Your goal:
Repeat every line of text in the records below word for word, and leave the pictures out of your answer.

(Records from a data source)

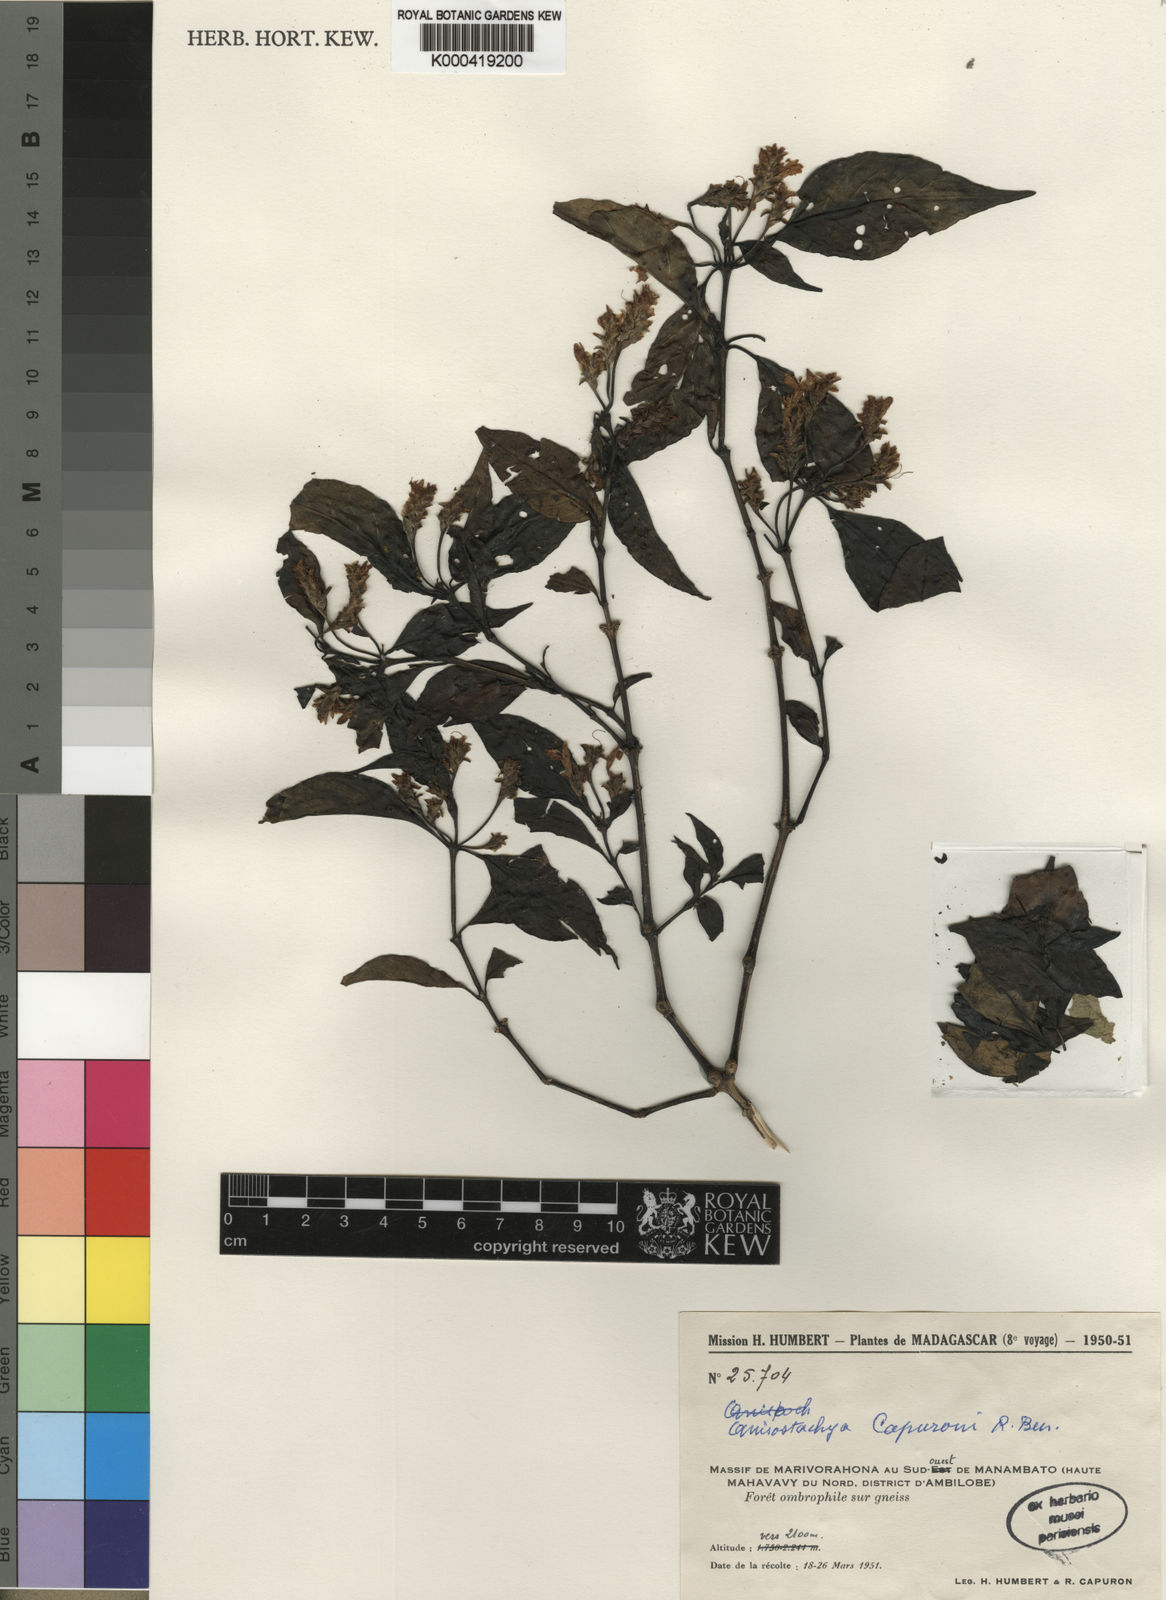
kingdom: Plantae
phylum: Tracheophyta
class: Magnoliopsida
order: Lamiales
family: Acanthaceae
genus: Justicia
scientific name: Justicia
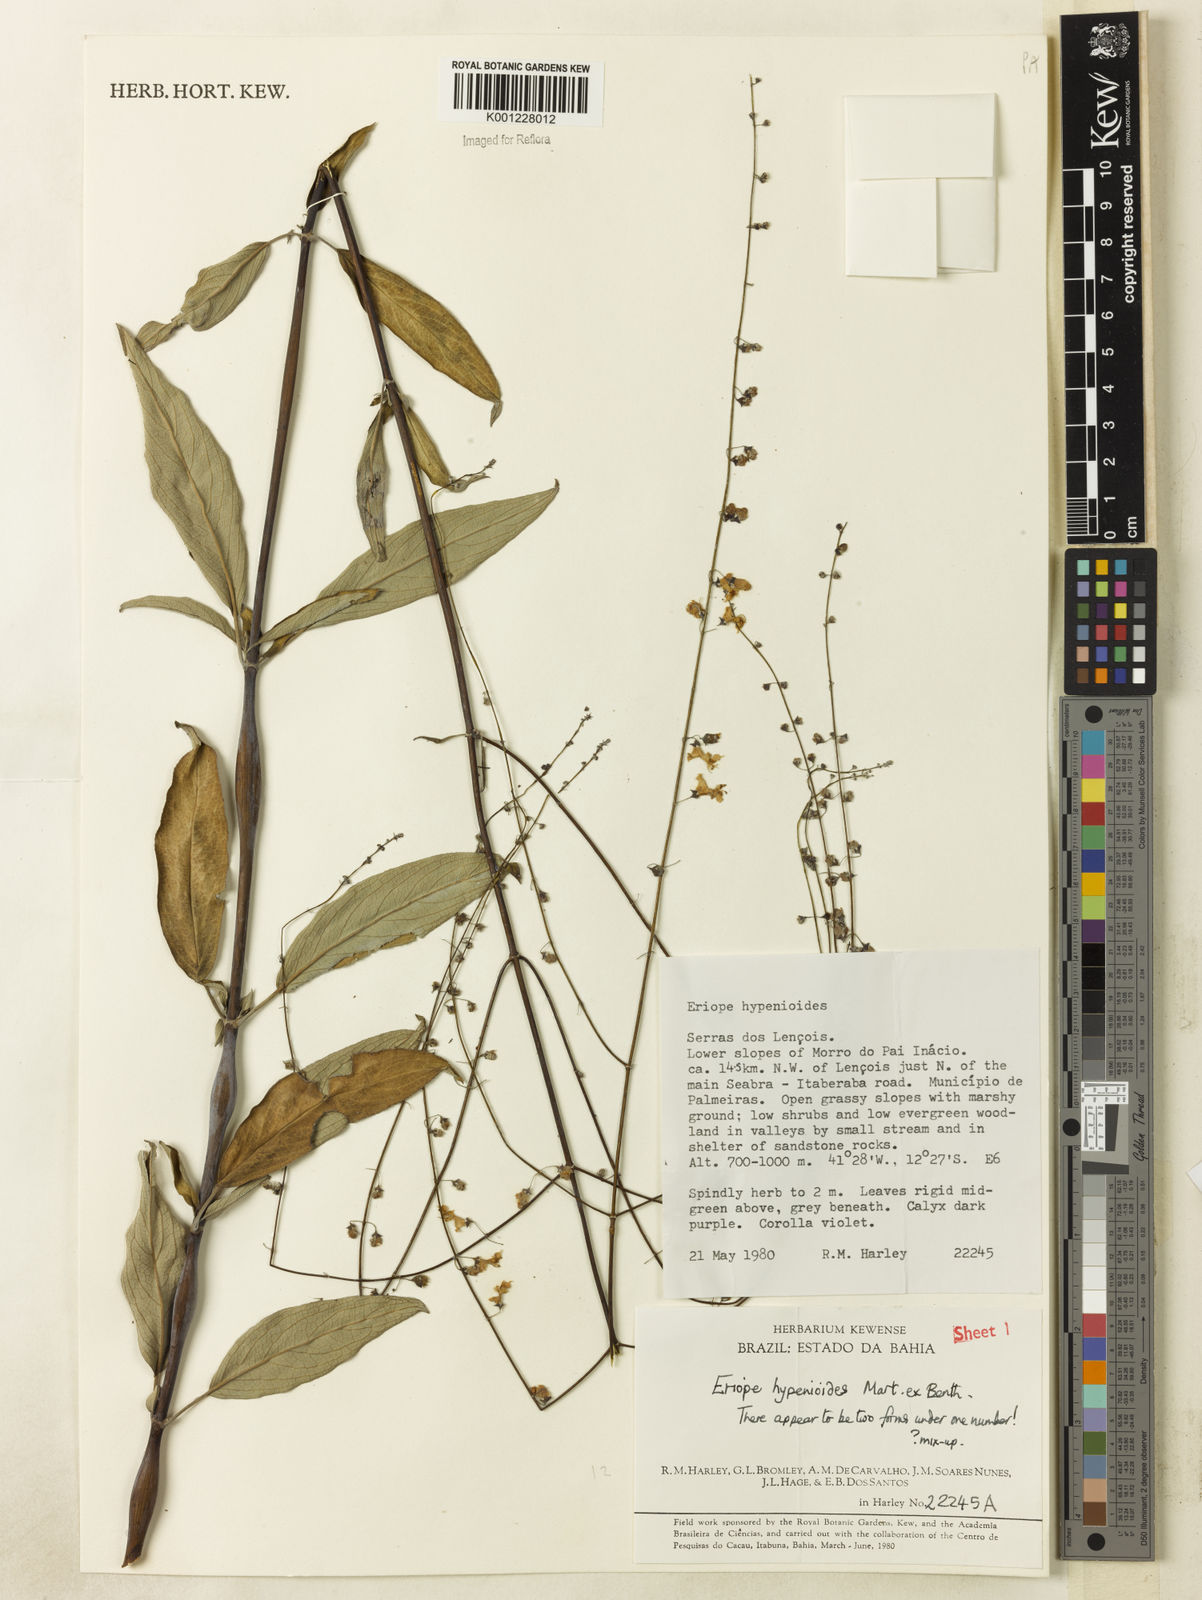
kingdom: Plantae
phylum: Tracheophyta
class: Magnoliopsida
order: Lamiales
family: Lamiaceae
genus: Eriope
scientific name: Eriope hypenioides
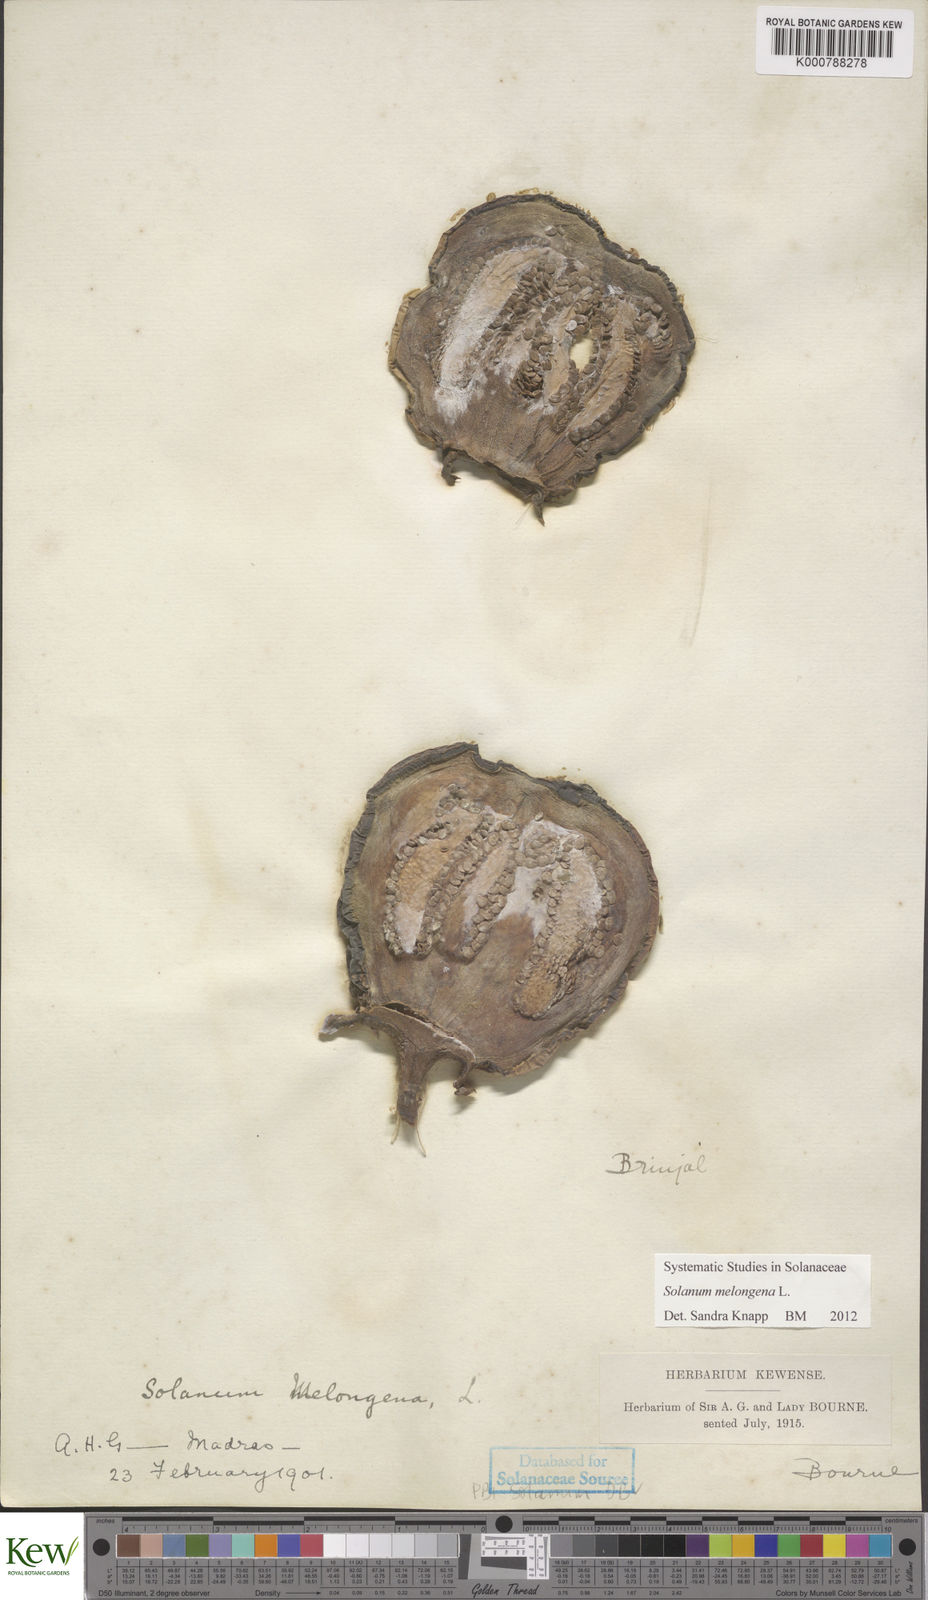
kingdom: Plantae
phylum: Tracheophyta
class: Magnoliopsida
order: Solanales
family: Solanaceae
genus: Solanum
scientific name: Solanum melongena
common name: Eggplant
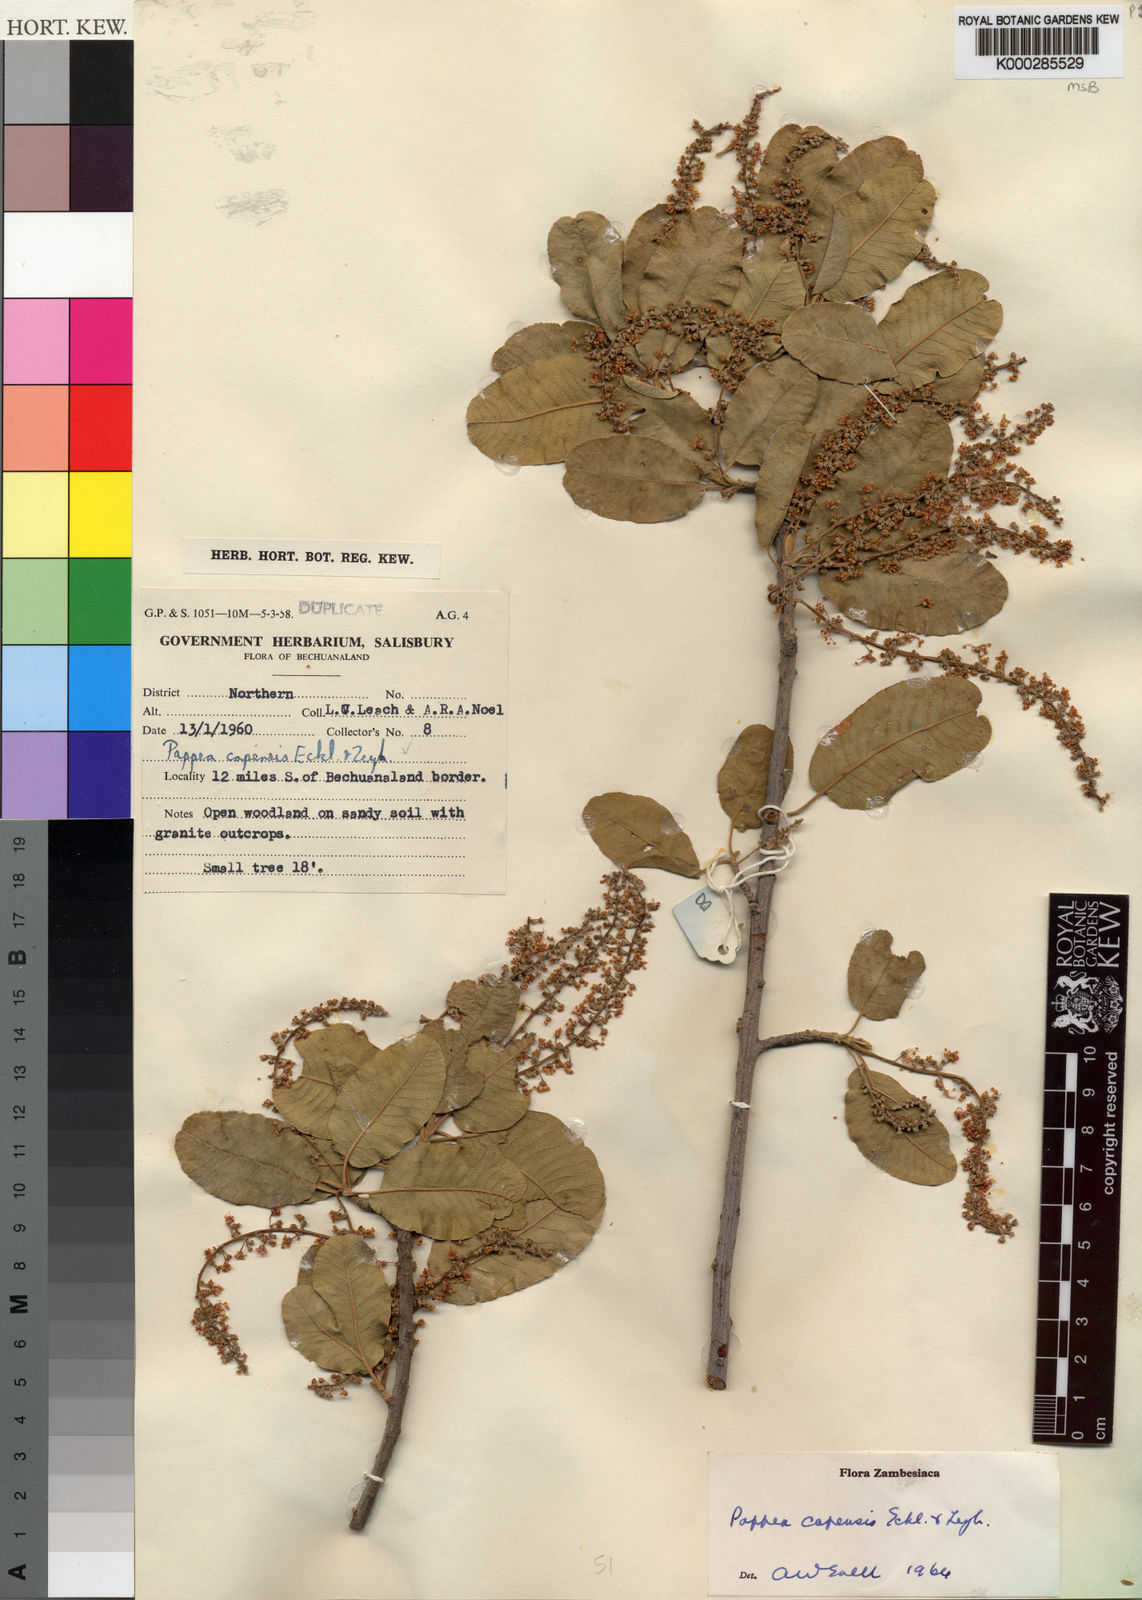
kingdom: Plantae
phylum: Tracheophyta
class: Magnoliopsida
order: Sapindales
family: Sapindaceae
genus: Pappea
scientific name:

Task answer:
kingdom: Plantae
phylum: Tracheophyta
class: Magnoliopsida
order: Lamiales
family: Acanthaceae
genus: Justicia
scientific name: Justicia
kingdom: Plantae
phylum: Tracheophyta
class: Magnoliopsida
order: Lamiales
family: Lamiaceae
genus: Eriope
scientific name: Eriope hypenioides
kingdom: Plantae
phylum: Tracheophyta
class: Magnoliopsida
order: Solanales
family: Solanaceae
genus: Solanum
scientific name: Solanum melongena
common name: Eggplant
kingdom: Plantae
phylum: Tracheophyta
class: Magnoliopsida
order: Sapindales
family: Sapindaceae
genus: Pappea
scientific name:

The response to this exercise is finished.